Most e-commerce firms which were gearing up to list non-essential products on their platforms have started re-focussing on essential goods and services, as in the first lockdown.
According to industry estimates, during the lockdown, sales of larger ecommerce platforms have been down by almost 90%. This is because a large part of their gross merchandise value (GMV) continues to be focused on smart phones, consumer electronics, apparel and large appliances.
To recover from the losses and ensure business continuity, e-commerce companies over the past few weeks have been ramping up their online grocery business, a high in demand but low value and low margin segment. But as costs continue to escalate, the low margin grocery sales are unlikely to compensate for the losses incurred.
Food and grocery still comprises only $2.5-$3.5 billion of the overall $38 billion e-commerce sector in India, according to Technopak estimates.
“...About 93% of the sales in e-commerce are not happening, and are based on discretionary spends. The traction and continued business by the likes of the online grocery segment still doesn’t match larger e-commerce players not selling most of their inventory," said Ankur Bisen, senior vice-president, retail and consumer products, Technopak, a management consultancy firm.
An Amazon India spokesperson said the new guideline will disappoint not only consumers, whose list of essentials had expanded to work from home and study from home products, but also the thousands of small businesses, sellers and manufacturers, who had geared up in the last 48 hours to provide millions of people with safe access to products.
“...On behalf of consumers and sellers, we hope that this situation is rectified soon so that the urgent need of consumers is met and that there is revival of economic activity," the spokesperson said.
Amazon India was one of the first to say they have temporarily suspended non-essential services in late March. To be sure, even if the lockdown is lifted on 3 May, it is unlikely that such services will fully operate in major cities such as Mumbai, Delhi and Hyderabad with a high number ‘containment zones’.
The home ministry's fresh directive came just days after it had given the go-ahead to e-commerce companies on 15 April to supply non-essentials, if the vehicles carrying such products had the necessary permissions and passes.
Since then, large e-commerce firms such as Walmart-owned Flipkart and Amazon bounced back to action, interacting with sellers and putting its supply chain and delivery workforce in place to restart non-essential delivery.
“We were planning to go live in non-essential categories including consumer electronics, utensils and apparel. But now, we will keep those plans on hold and will double down on provision of essential categories and build efforts in that direction. We look to add another 15-20 cities for delivery of essential items until 3 May 3," said Srinivas Mothey, senior vice-president, Paytm Mall.
Paytm Mall, among others, are urging the government to add items such as laptops, mobile phones and accessories under essential goods and services.
"...To ensure that sellers aren't hurt by the current circumstances, penalties on non-delivery of shipments is waived. Further, Snapdeal is also working to help sellers of essential goods to come online, through manual support over calls," a Snapdeal spokesperson said.

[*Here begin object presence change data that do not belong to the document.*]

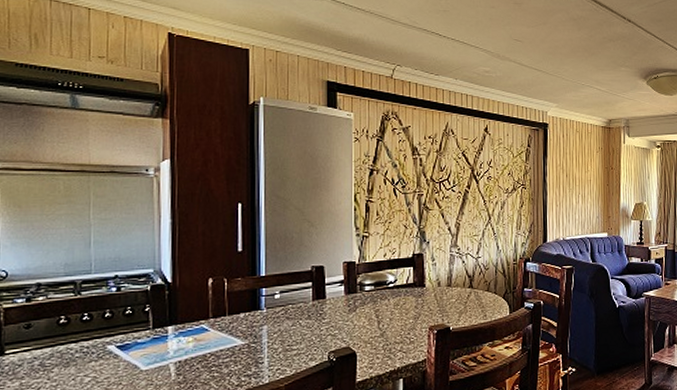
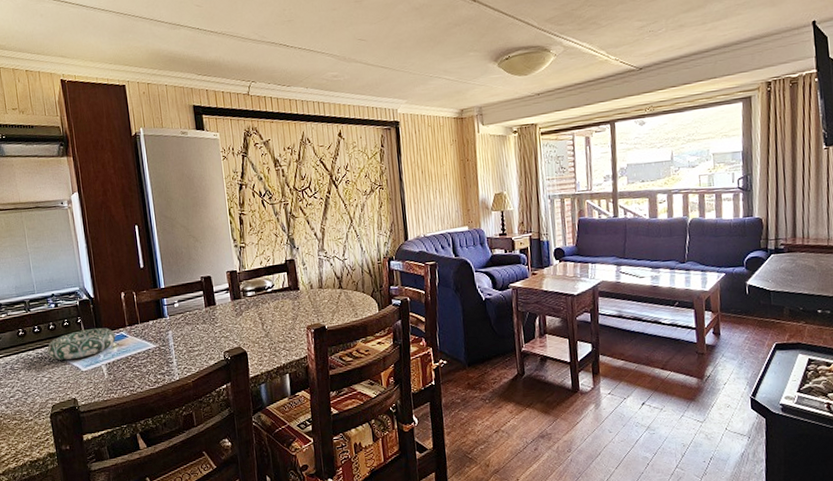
decorative bowl: none [96,319,193,356] -> present [47,328,116,360]

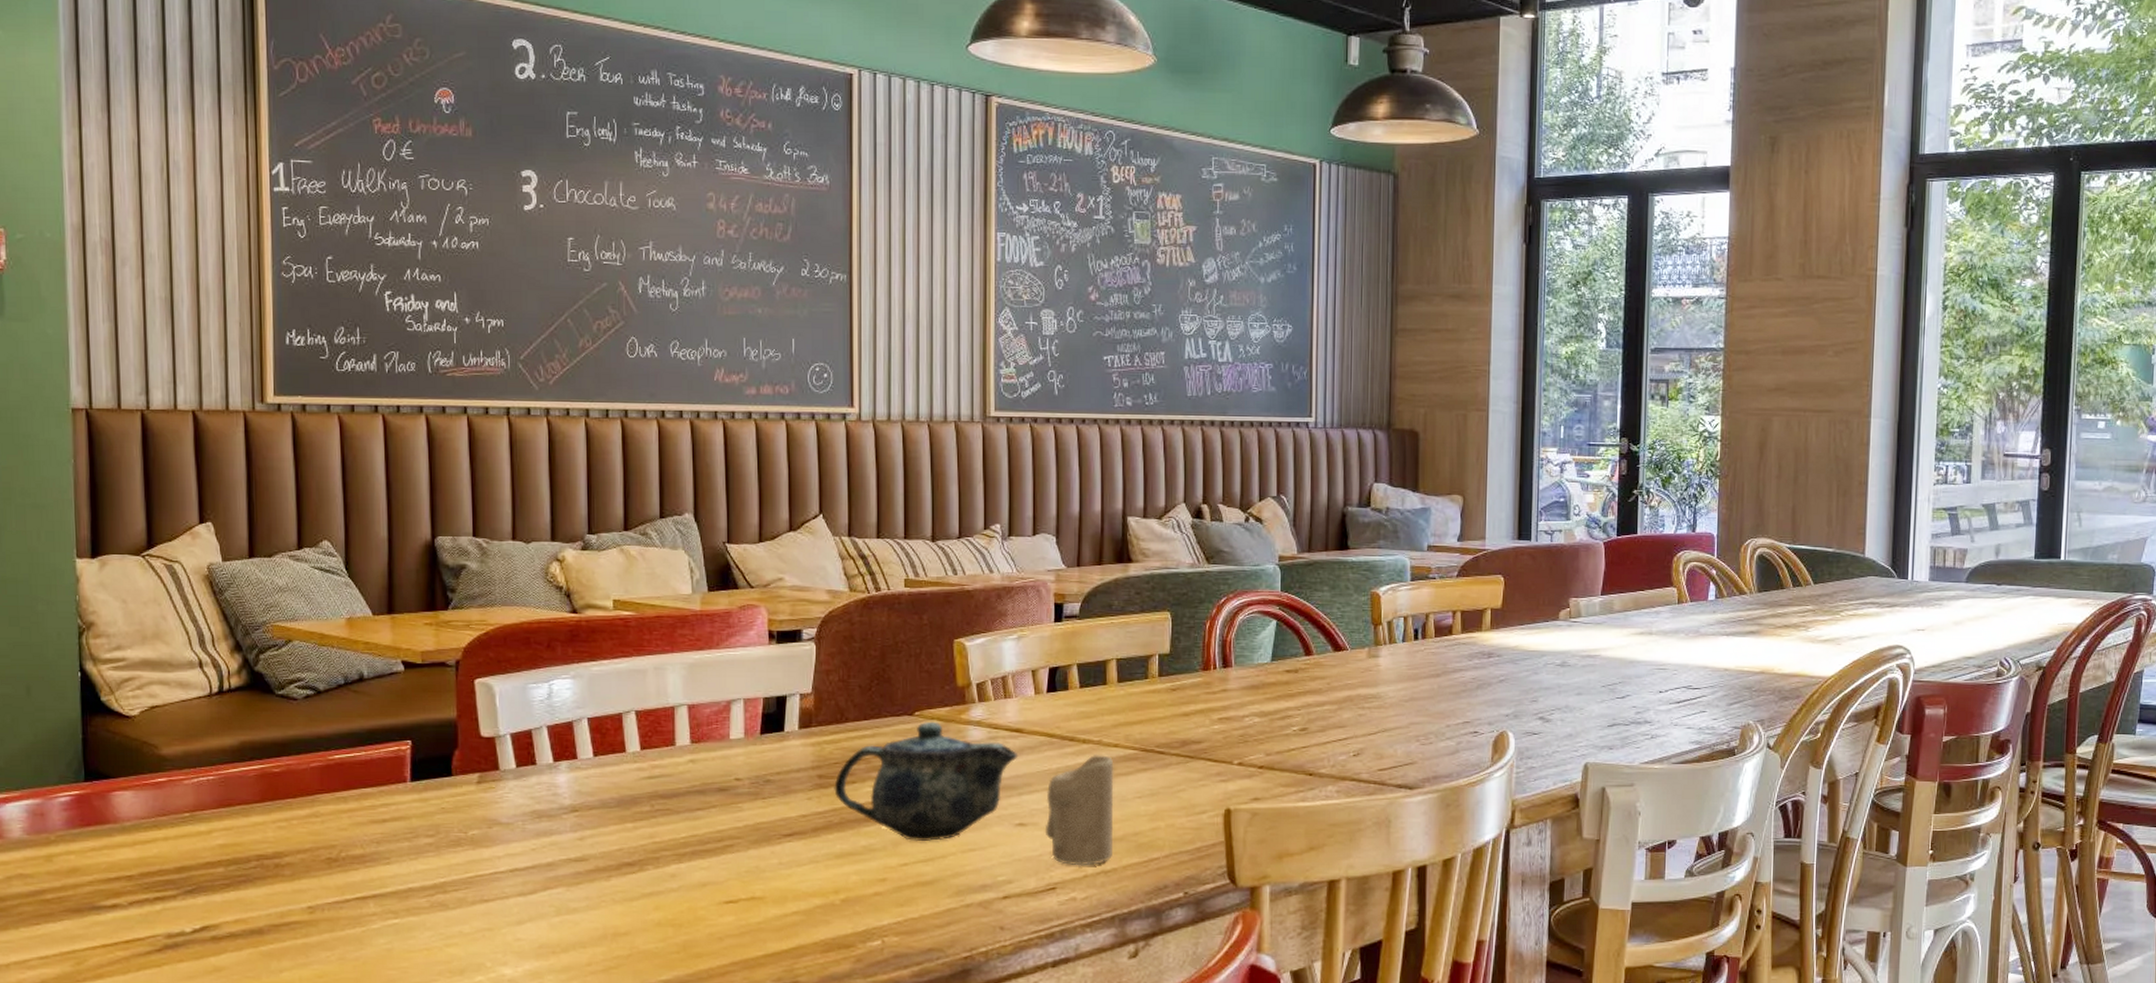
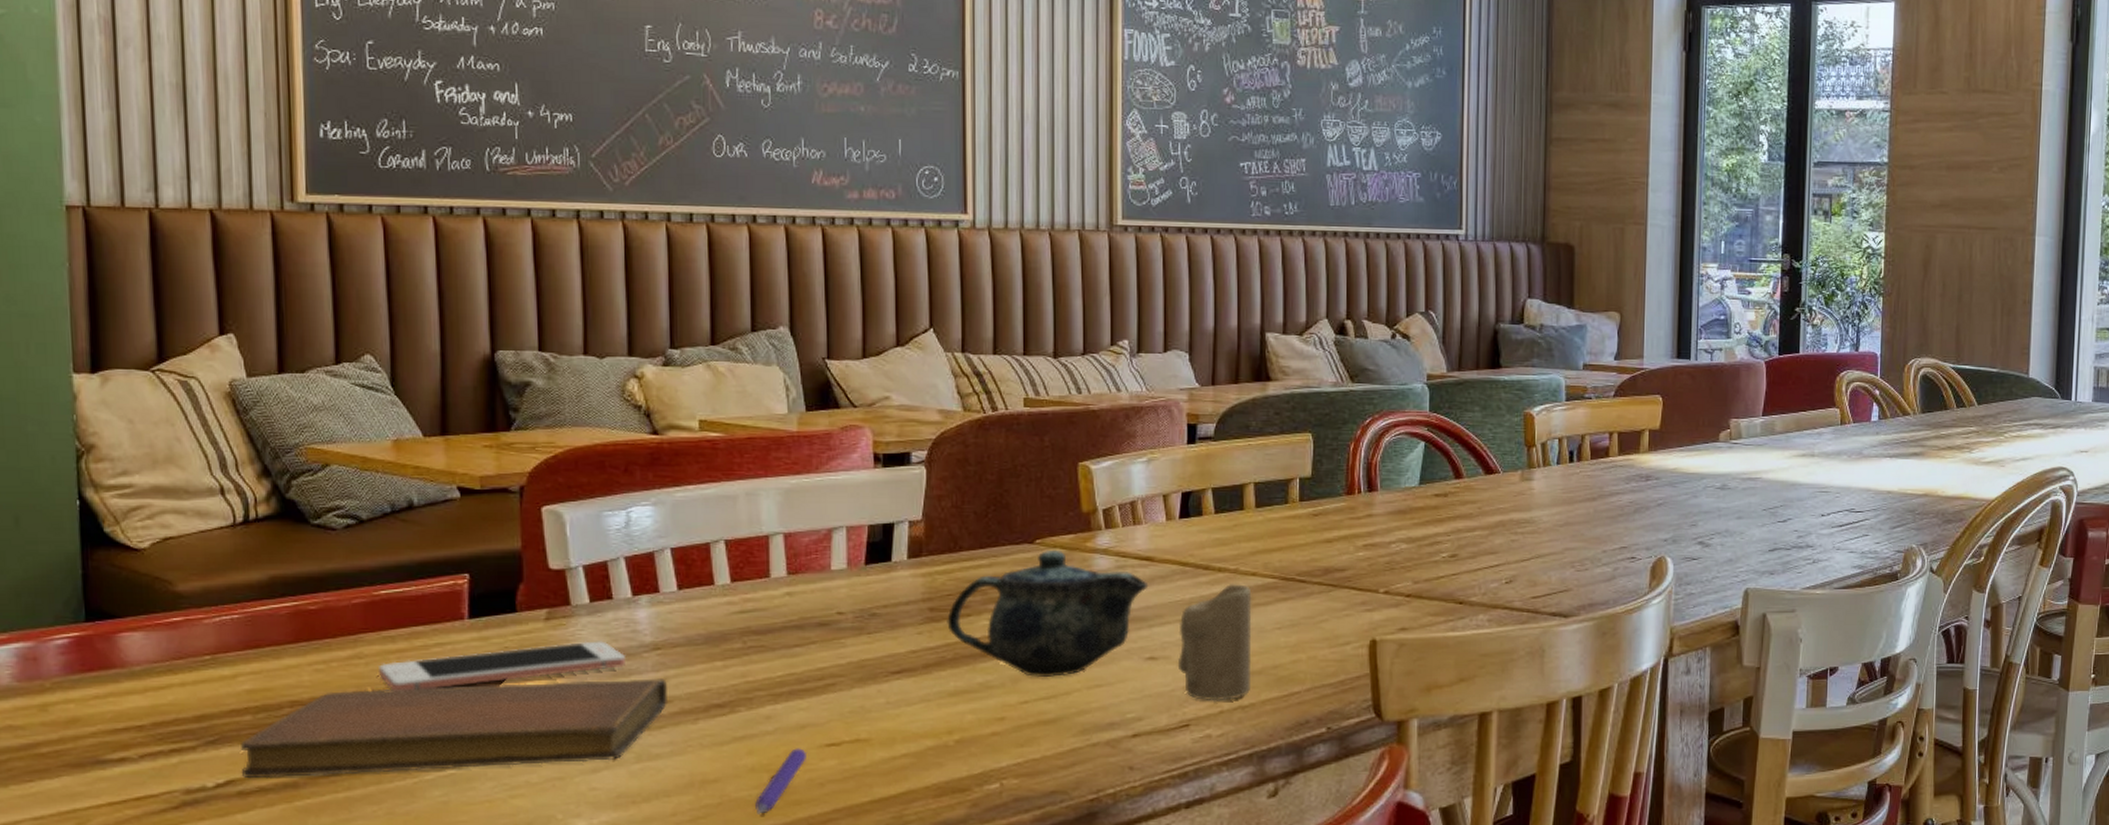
notebook: none [214,838,585,925] -> present [241,678,669,779]
cell phone: none [333,803,547,847] -> present [379,641,625,691]
pen: none [661,905,707,966] -> present [755,748,806,814]

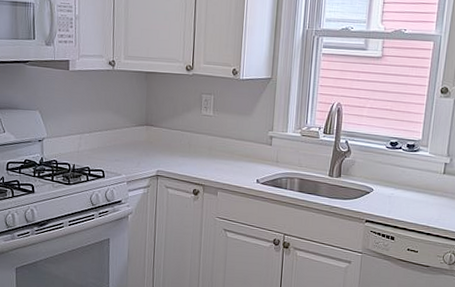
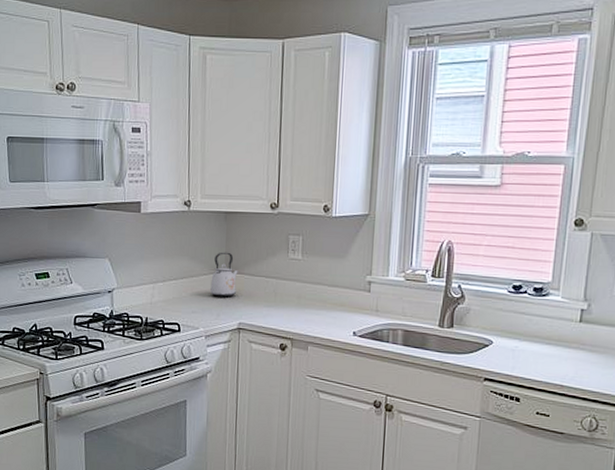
kettle: none [132,107,157,148] -> present [210,252,238,298]

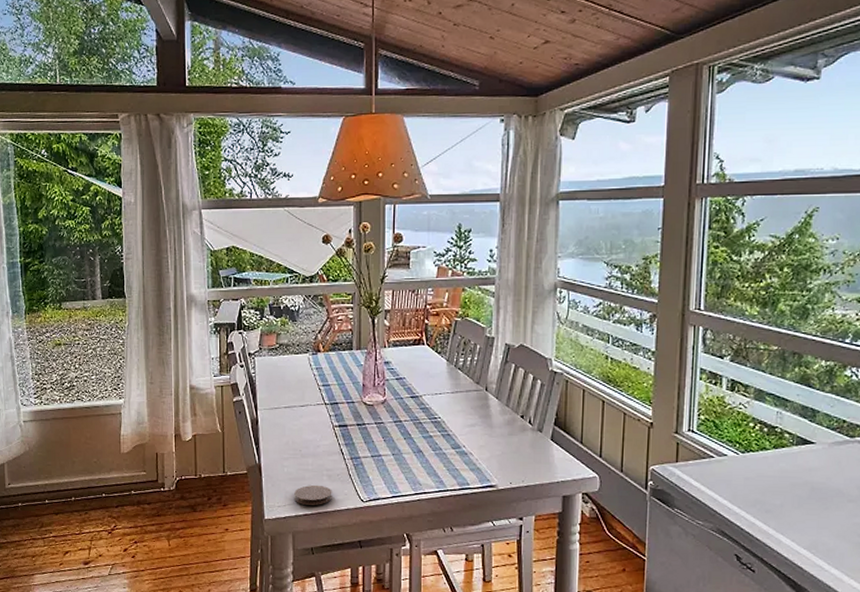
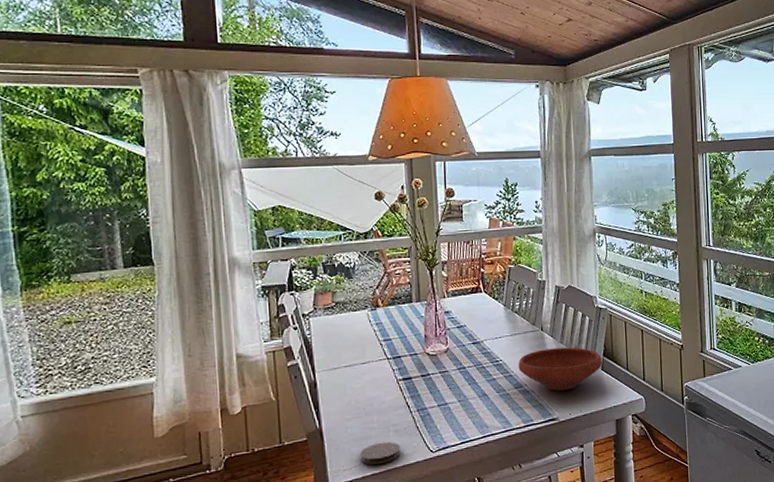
bowl: none [457,411,553,457] -> present [518,347,603,391]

Smaller online retailers too are facing the heat.
"...Everyday lost is causing a pile-up of fixed costs including wages payable for these small sellers, together with their inventory aging. The opening would have helped inject liquidity into the system for the thousands of small and medium businesses who are equipped to work online with players like us, without jeopardising public health. It would have helped clear up the nearly ₹35,000 crore of estimated product and large amounts of cash stuck in courier networks," said Suchi Mukherjee, Founder and CEO of online apparel shopping portal, Limeroad.
According to the industry experts, with the uncertainty still looming as to when ecommerce deliveries will return to normal, in the coming months, companies will require to do 130% of the sales recorded last year to break even as a business.
Technopak’s Bisen said from a retail standpoint, discretionary spends will continue to be down by 30% through the year. This is because of a ‘drag’ effect in the supply chain and the negative sentiment on consumer spending, he said.